EXERCISE TASK - Copy every one of the rows below word for word, keeping all their lines unchanged.

PROVIDED MATERIAL -
++++++

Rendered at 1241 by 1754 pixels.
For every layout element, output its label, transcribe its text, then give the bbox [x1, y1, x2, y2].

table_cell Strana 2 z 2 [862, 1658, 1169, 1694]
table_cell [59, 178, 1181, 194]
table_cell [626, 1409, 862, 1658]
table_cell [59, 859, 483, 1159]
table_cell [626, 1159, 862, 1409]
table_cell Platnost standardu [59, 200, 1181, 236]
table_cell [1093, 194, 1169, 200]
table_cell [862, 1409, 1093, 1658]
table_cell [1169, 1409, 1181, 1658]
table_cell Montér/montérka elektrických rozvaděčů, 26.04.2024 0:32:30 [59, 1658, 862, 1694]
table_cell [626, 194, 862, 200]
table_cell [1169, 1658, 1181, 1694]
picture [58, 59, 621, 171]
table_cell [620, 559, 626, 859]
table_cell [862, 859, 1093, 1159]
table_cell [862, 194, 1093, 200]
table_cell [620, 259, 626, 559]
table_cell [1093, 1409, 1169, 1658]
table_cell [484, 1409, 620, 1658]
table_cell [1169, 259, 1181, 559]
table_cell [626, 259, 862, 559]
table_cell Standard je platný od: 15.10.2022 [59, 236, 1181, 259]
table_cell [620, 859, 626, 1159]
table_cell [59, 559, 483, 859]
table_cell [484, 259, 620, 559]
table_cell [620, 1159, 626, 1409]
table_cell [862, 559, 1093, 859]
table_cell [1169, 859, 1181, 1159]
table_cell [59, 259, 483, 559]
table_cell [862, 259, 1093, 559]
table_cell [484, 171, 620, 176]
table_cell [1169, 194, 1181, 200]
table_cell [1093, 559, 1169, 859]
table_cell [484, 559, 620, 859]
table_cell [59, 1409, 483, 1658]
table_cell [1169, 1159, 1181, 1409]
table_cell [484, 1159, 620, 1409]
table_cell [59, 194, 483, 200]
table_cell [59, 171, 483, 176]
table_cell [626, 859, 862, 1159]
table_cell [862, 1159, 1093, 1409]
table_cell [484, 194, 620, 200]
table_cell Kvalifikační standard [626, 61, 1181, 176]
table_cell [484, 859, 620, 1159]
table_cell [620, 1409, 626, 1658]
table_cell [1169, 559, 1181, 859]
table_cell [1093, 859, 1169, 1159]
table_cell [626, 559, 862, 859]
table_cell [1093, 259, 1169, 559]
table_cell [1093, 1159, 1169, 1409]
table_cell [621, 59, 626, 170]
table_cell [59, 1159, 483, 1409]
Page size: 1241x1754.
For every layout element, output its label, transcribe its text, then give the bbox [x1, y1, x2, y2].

++++++

SOLUTION FOR THIS PROBLEM -
Rendered at 1241 by 1754 pixels.
For every layout element, output its label, transcribe its text, then give the bbox [x1, y1, x2, y2].

table_cell Strana 2 z 2 [862, 1658, 1169, 1694]
table_cell [59, 178, 1181, 194]
table_cell [626, 1409, 862, 1658]
table_cell [59, 859, 483, 1159]
table_cell [626, 1159, 862, 1409]
table_cell Platnost standardu [59, 200, 1181, 236]
table_cell [1093, 194, 1169, 200]
table_cell [862, 1409, 1093, 1658]
table_cell [1169, 1409, 1181, 1658]
table_cell Montér/montérka elektrických rozvaděčů, 26.04.2024 0:32:30 [59, 1658, 862, 1694]
table_cell [626, 194, 862, 200]
table_cell [1169, 1658, 1181, 1694]
picture [58, 59, 621, 171]
table_cell [620, 559, 626, 859]
table_cell [862, 859, 1093, 1159]
table_cell [862, 194, 1093, 200]
table_cell [620, 259, 626, 559]
table_cell [1093, 1409, 1169, 1658]
table_cell [484, 1409, 620, 1658]
table_cell [1169, 259, 1181, 559]
table_cell [626, 259, 862, 559]
table_cell Standard je platný od: 15.10.2022 [59, 236, 1181, 259]
table_cell [620, 859, 626, 1159]
table_cell [59, 559, 483, 859]
table_cell [484, 259, 620, 559]
table_cell [620, 1159, 626, 1409]
table_cell [862, 559, 1093, 859]
table_cell [1169, 859, 1181, 1159]
table_cell [59, 259, 483, 559]
table_cell [862, 259, 1093, 559]
table_cell [484, 171, 620, 176]
table_cell [1169, 194, 1181, 200]
table_cell [1093, 559, 1169, 859]
table_cell [484, 559, 620, 859]
table_cell [59, 1409, 483, 1658]
table_cell [1169, 1159, 1181, 1409]
table_cell [484, 1159, 620, 1409]
table_cell [59, 194, 483, 200]
table_cell [59, 171, 483, 176]
table_cell [626, 859, 862, 1159]
table_cell [862, 1159, 1093, 1409]
table_cell [484, 194, 620, 200]
table_cell Kvalifikační standard [626, 61, 1181, 176]
table_cell [484, 859, 620, 1159]
table_cell [620, 1409, 626, 1658]
table_cell [1169, 559, 1181, 859]
table_cell [1093, 859, 1169, 1159]
table_cell [626, 559, 862, 859]
table_cell [1093, 259, 1169, 559]
table_cell [1093, 1159, 1169, 1409]
table_cell [621, 59, 626, 170]
table_cell [59, 1159, 483, 1409]
Page size: 1241x1754.
For every layout element, output its label, transcribe its text, then give the bbox [x1, y1, x2, y2].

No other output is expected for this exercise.